Italian beekeepers sounded the alarm on Tuesday over a fresh wave of honeybee deaths, saying that the overuse of pesticides was mainly to blame.
The National Union of Italian Beekeepers (UNAAPI) said the latest disaster to hit the nation's honeybee population - which fell by almost half in 2007 - had coincided with the planting of maize crops and that 30-40% of hives were affected.
UNAAPI said that while drought and disease could also be factors in the mysterious die-off, the key suspect was insecticide.
The association revealed that Italy accounted for 33% of the total amount of insecticide used every year in the European Union while accounting for less than 10% of the land farmed in the bloc.
The UNAAPI and top Italian environmental association Legambiente launched a joint appeal for government action, calling for a ban on certain types of insecticides and constant monitoring of the situation.
They expressed renewed concern over a relatively new class of insecticides, so-called neonicotinoids, that are highly toxic to insects including bees at very low concentrations and are commonly used in seed treatments.
UNAAPI stressed that many beekeepers in the north of Italy had been forced to move their hives to mountain areas in order to save them from the harmful effects of neonicotinoids.
Legambiente Chairman Vittorio Cogliati Dezza said that ''beekeepers in Italy and the rest of Europe have been warning for years about the dangers associated with this new class of insecticides but nobody has listened.
''Bees are important environmental indicators. It is stupid and dangerous, for our health as well as the economy, to continue to ignore their death''.
It is estimated that some 200,000 beehives disappeared in Italy during 2007, causing a massive drop in honey output.

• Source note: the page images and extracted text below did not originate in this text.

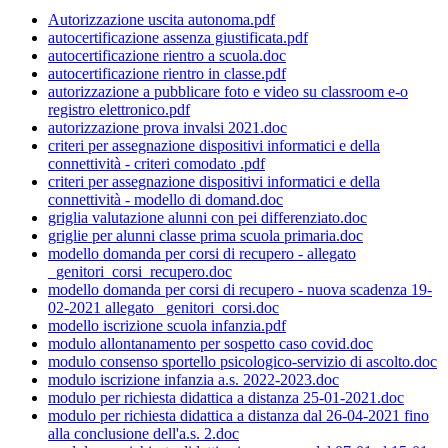
Autorizzazione uscita autonoma.pdf
autocertificazione assenza giustificata.pdf
autocertificazione rientro a scuola.doc
autocertificazione rientro in classe.pdf
autorizzazione a pubblicare foto e video su classroom e-o
registro elettronico.pdf
autorizzazione prova invalsi 2021.doc
criteri per assegnazione dispositivi informatici e della
connettività - criteri comodato .pdf
criteri per assegnazione dispositivi informatici e della
connettività - modello di domand.doc
griglia valutazione alunni con pei differenziato.doc
griglie per alunni classe prima scuola primaria.doc
modello domanda per corsi di recupero - allegato
_genitori_corsi_recupero.doc
modello domanda per corsi di recupero - nuova scadenza 19-
02-2021 allegato _genitori_corsi.doc
modello iscrizione scuola infanzia.pdf
modulo allontanamento per sospetto caso covid.doc
modulo consenso sportello psicologico-servizio di ascolto.doc
modulo iscrizione infanzia a.s. 2022-2023.doc
modulo per richiesta didattica a distanza 25-01-2021.doc
modulo per richiesta didattica a distanza dal 26-04-2021 fino
alla conclusione dell'a.s. 2.doc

Similarly devastating declines in honeybee populations occurred in other European countries as well as the USA, with scientists coining a term for the phenomenon: ''Colony Collapse Disorder''.
Experts have expressed fear that without honeybees to pollinate crops, their loss could have an enormous horticultural and economic impact around the world.

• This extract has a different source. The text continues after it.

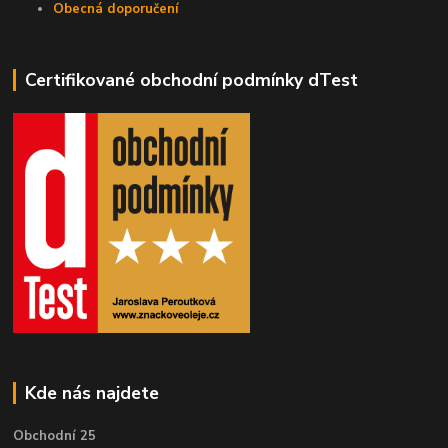
Obecná doporučení
Certifikované obchodní podmínky dTest
Kde nás najdete
Obchodní 25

Italy's leading farmers' union Coldiretti recently called on the government to revoke accords to test nine crops created with genetically modified organisms (GMOs) as part of a bid to save the native bee population.

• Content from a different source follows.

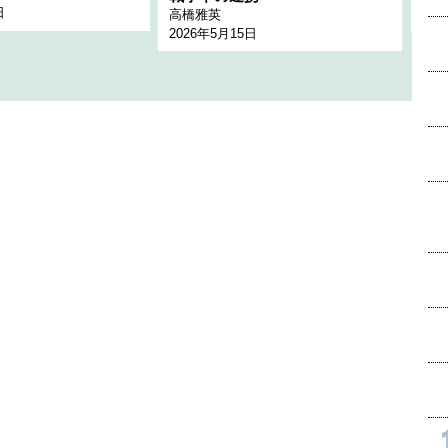
日
202
高橋雅英
2026年5月15日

Coldiretti argued, however, that GMO contamination and insecticide poisoning were ''not enough'' to explain the bee deaths.
A recent British study has implicated cellphone transmission waves while other scientists say climate change could be playing a role.
Coldiretti urged the government to order ''immediate testing of all possible risk factors''.
A third of all farming produce depends on insect pollination, it pointed out - 80% of which is carried out by bees.
If bees were to disappear it would have a ''drastic'' effect on Italy's 25-million-euro honey industry as well as ''wiping out'' most fruit crops including apples, pears, peaches, apricots, cherries, plums, melons, kiwi fruit and citrus fruit, it said.
The environmental effects of the current emergency could be ''disastrous'', Coldiretti said, quoting a purported warning from Albert Einstein:
''If the bee disappears off the surface of the Earth, Man Would have no more than four years to live''.
The Italian bee industry is worth 1.6 billion euros annually, with each hive generating about 1,240 euros.